Regulatory Requirement and Registration Process of Generic Drugs in Japan

Regulatory professionals are employed in academia and government andindustry are involved with a wide range of products, following;medical device, Pharmaceuticals, in vitro diagnostics, cosmetics, nutritional product, biologics and biotechnology, veterinary product. \"The Japanese reimbursement system is streamlined compared to the complicated processes companies need to go through in other countries, with pharmaco-economics rarely used to make listing decisions. [...]Japan has a much lower penetration of generics compared to most of the major markets which is advantageous for the big Pharma\". Japanese Regulatory Authority: PMDA is a regulatory authority of Japan.PMDA continues to improve the safety and public health of nation by reviewing applications for marketing approval of pharmaceuticals and conducting safety measures, medical devices, and providing relief to people who have endure from adverse drug reactions.
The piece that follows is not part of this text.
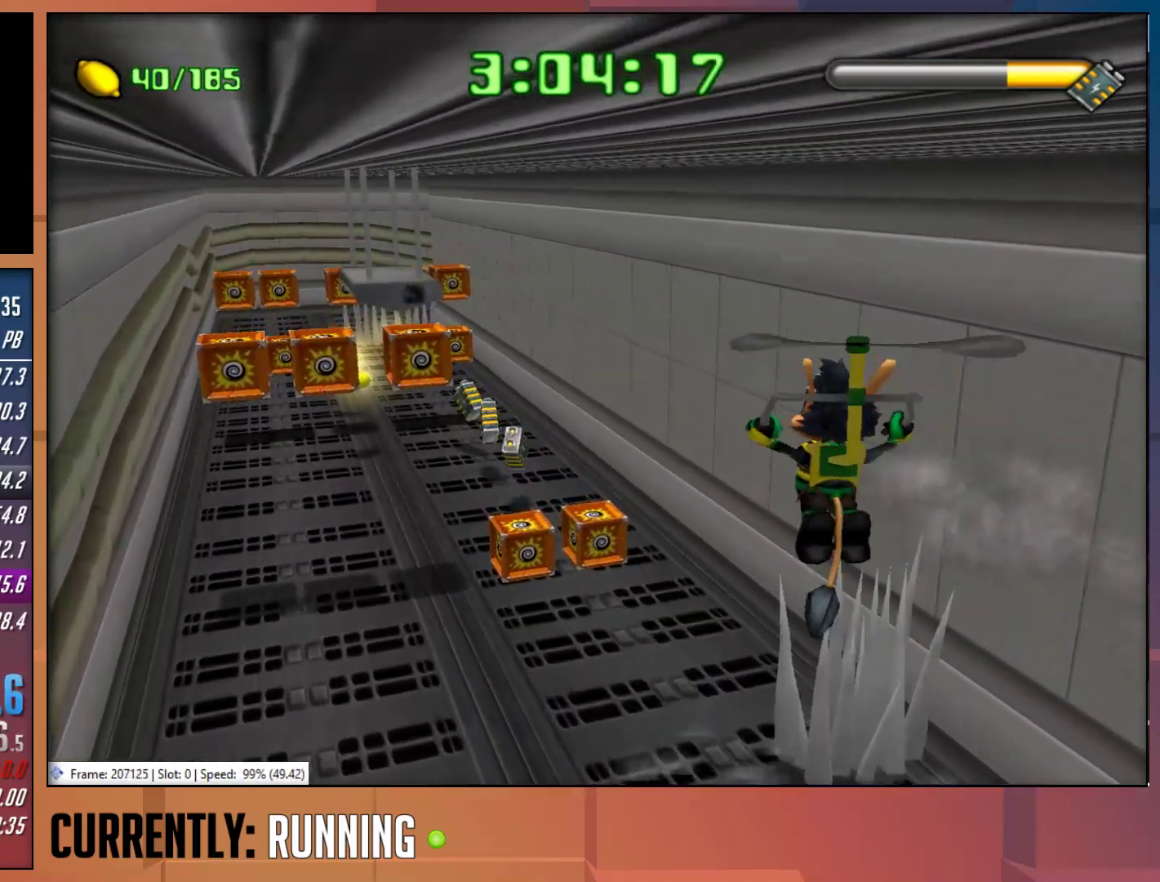
{"buttons": ["CROSS"], "left_stick": "up", "right_stick": "center", "events": []}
Steps involved in Registration for Generic drugs in Japan: Foreign Manufacturer Accreditation: A person or company who is calculating to quasi-drugs, manufacture drugs, or medical devices in foreign countries and export those drugs to Japan, where those authorization done by the Minister of Health, and Welfare, Labor as an \"Accredited Foreign Manufacturer\", mentioned in Article 13-3 of PAL, (Pharmaceutical Affairs Law) in the each way that a Japanese manufacturer is licensed.